Adam Levitin at Credit Slips has been looking at bankruptcy fillings lately, and they confirm his worst suspicions about the credit card industry:
I’ve seen a bunch of cases with upwards of $60,000 of debt for a single debtor, a few with over $100,000, and the current record holder is $175,862.27. Yes, that’s right, $175,862.27. That’s larger than a lot of mortgages.
This debt was incurred on 25 cards from 12 different lenders, all major national financial institutions. No less than 9 of the cards and $80744.16 of the debt were for one lender, Bank of America. The debtor’s annual post-tax income is listed at around $85,000, and the debtor has been in her current job and industry for a while.

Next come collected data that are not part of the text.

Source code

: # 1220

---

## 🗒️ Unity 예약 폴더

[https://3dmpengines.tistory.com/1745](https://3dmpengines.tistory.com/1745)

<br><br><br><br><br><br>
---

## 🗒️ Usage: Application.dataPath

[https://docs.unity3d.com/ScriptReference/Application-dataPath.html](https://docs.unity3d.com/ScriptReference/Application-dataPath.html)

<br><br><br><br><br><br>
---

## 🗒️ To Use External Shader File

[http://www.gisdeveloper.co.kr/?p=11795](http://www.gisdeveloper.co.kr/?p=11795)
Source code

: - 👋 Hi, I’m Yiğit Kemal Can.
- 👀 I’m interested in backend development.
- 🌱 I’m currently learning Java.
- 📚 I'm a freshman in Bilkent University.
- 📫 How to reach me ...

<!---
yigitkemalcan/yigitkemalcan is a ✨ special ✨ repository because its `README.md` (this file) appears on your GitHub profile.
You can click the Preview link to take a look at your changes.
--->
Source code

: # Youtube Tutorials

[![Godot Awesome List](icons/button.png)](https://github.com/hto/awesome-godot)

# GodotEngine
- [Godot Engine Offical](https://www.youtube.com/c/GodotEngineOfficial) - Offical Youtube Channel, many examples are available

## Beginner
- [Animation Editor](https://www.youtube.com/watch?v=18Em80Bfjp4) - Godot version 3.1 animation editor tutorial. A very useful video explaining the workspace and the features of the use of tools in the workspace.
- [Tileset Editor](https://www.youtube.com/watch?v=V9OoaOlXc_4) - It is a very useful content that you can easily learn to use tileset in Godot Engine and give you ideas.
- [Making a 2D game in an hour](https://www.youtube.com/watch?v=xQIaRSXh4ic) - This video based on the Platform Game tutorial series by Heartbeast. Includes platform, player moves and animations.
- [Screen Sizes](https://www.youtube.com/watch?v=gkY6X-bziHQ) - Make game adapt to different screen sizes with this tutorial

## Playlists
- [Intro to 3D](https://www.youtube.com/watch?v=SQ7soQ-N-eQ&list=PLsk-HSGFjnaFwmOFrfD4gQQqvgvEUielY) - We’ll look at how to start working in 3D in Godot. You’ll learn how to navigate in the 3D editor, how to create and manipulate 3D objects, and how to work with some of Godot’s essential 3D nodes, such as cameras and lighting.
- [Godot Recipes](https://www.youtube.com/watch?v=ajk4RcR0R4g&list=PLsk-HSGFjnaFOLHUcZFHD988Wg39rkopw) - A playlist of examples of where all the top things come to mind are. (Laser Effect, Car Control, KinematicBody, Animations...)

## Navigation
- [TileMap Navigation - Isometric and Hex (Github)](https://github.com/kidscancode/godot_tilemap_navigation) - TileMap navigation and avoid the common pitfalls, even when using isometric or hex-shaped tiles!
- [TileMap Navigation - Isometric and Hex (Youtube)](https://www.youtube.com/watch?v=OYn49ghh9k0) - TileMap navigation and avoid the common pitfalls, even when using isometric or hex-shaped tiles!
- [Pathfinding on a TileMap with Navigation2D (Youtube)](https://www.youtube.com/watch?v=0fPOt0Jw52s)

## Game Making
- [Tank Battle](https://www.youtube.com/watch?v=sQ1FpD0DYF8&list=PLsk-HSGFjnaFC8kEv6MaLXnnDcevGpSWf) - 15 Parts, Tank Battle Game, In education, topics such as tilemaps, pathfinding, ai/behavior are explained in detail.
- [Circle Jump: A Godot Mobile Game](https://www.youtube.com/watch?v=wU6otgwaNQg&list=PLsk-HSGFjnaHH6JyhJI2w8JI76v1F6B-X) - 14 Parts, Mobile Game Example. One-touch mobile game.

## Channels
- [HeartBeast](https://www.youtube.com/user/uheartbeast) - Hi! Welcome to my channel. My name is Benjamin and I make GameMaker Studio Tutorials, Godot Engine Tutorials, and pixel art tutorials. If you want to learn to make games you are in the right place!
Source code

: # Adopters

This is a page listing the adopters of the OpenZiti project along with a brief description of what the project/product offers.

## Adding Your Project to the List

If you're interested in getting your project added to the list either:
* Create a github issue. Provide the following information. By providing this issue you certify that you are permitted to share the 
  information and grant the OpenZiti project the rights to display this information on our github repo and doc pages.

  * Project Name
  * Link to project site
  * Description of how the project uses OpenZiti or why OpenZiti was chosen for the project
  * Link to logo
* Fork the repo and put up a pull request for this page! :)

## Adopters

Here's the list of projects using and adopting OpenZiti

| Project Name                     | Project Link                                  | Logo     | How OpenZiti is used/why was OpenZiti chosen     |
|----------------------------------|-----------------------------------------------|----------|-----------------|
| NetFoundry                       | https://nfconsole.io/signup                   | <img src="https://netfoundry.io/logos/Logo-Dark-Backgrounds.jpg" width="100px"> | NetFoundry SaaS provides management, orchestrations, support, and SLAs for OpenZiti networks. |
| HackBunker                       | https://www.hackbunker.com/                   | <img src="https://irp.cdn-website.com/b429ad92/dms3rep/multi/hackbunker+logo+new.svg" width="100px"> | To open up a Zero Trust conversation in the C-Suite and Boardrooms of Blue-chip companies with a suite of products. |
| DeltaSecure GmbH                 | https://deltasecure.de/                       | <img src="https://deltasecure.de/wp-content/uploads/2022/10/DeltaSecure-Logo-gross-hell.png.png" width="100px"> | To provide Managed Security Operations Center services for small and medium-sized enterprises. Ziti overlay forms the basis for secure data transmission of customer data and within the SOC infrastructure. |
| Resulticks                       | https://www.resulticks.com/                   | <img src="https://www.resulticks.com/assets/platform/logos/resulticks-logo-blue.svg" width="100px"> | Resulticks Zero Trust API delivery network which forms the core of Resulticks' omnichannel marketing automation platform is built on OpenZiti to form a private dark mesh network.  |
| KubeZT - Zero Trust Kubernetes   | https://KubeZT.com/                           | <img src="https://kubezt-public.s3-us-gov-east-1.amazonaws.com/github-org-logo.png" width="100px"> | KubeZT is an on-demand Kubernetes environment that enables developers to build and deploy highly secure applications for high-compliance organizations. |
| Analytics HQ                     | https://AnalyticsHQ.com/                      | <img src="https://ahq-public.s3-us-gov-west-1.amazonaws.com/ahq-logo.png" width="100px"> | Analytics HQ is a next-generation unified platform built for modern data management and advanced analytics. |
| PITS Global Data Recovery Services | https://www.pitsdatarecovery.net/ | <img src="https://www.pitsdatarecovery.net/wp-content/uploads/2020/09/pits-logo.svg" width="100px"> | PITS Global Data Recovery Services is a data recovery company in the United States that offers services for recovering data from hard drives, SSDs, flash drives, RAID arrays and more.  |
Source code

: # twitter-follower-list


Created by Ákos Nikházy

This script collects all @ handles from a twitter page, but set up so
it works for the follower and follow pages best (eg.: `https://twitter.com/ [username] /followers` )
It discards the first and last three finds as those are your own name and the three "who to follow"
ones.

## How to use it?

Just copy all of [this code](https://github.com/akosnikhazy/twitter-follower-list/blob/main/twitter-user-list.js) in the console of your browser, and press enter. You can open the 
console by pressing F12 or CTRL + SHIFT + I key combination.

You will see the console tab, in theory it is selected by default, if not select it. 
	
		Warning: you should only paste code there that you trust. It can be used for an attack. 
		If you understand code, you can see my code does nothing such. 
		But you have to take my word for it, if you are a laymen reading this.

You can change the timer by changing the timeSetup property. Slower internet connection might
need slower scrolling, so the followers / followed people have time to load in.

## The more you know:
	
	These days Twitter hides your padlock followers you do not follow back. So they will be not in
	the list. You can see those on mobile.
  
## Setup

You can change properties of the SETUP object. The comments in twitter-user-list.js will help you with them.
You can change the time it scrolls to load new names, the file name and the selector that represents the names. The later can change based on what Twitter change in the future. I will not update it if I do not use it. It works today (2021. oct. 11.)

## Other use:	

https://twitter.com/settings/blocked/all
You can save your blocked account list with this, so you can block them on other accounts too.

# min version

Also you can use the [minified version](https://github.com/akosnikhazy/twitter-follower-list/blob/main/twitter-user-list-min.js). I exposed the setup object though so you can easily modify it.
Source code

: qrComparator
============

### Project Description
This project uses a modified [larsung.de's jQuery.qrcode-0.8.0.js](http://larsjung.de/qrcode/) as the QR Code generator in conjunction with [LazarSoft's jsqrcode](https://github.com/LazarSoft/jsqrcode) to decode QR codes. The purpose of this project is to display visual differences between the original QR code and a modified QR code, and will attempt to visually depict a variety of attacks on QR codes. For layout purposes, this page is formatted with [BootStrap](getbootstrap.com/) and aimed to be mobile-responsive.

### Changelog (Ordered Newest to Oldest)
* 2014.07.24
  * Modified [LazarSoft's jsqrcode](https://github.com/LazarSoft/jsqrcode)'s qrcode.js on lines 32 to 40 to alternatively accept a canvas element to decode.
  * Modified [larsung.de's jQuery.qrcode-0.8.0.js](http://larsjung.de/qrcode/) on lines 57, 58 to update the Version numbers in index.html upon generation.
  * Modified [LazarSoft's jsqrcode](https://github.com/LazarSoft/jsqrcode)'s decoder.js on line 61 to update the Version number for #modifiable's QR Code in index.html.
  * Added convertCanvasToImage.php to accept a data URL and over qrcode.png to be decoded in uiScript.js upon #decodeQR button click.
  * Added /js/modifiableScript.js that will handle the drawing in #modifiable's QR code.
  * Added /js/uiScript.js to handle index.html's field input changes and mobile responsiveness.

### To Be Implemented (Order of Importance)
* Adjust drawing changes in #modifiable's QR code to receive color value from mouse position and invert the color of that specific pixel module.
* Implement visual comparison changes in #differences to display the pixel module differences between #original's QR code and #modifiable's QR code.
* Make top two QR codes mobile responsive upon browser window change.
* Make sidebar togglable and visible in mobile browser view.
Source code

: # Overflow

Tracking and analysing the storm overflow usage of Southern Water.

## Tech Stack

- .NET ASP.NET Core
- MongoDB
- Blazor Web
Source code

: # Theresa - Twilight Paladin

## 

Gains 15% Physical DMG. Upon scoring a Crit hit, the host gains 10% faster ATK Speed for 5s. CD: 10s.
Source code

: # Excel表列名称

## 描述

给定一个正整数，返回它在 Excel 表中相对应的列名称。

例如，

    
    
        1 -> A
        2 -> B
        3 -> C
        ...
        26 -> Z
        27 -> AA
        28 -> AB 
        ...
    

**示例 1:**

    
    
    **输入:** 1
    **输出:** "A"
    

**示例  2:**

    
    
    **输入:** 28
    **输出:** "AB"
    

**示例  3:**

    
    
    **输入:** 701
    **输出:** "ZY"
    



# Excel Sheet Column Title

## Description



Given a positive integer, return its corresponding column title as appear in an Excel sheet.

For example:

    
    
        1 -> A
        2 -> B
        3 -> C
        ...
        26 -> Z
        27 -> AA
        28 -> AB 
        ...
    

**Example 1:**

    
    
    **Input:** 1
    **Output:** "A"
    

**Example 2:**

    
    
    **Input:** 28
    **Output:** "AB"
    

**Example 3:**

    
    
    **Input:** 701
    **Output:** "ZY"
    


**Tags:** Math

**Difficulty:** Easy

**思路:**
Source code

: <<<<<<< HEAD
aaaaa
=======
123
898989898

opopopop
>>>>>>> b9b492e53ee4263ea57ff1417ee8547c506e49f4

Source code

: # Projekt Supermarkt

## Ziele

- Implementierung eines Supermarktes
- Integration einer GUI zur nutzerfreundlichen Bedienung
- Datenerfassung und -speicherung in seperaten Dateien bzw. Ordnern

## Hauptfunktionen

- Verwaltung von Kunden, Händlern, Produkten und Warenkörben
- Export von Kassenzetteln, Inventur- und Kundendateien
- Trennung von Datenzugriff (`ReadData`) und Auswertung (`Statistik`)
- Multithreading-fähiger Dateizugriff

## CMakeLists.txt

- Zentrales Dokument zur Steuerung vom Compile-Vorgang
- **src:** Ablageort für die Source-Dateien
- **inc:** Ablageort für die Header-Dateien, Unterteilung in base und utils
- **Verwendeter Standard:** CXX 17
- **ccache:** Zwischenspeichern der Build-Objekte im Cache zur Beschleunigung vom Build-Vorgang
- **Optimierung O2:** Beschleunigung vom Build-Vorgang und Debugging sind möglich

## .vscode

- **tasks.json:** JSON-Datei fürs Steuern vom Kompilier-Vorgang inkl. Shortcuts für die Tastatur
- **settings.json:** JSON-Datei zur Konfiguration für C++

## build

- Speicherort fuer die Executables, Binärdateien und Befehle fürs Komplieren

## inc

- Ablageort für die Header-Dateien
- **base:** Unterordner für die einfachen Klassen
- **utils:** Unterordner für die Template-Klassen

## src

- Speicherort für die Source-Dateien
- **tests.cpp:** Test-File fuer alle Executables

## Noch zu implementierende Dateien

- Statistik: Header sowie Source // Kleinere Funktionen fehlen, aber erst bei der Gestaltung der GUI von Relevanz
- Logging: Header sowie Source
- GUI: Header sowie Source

These kind of cases ought to really make us ask what’s going on with credit card lending. Clearly there is irresponsible borrowing. But it requires willing lenders. Cases like this look a lot like pushers and addicts. Unless we think a whole bunch of loan officers are routinely asleep at the switch, the best explanation is that card industry’s business model is not based on getting loans paid off, but is instead, as Credit Slips guest blogger Ronald Mann has shown, a sweatbox aimed at generating returns by keeping consumers in a limbo of financial distress for as long as possible. If that’s the case, we need to really rethink our model of credit card regulation and the BAPCPA provisions that stretch out the pre-bankruptcy period of financial distress.
If you look at those credit card offers that lard up your mailbox, you may notice that quite a few offer “balance transfers” at low introductory rates that kick up sharply in six months to a year. ‘Nuff said.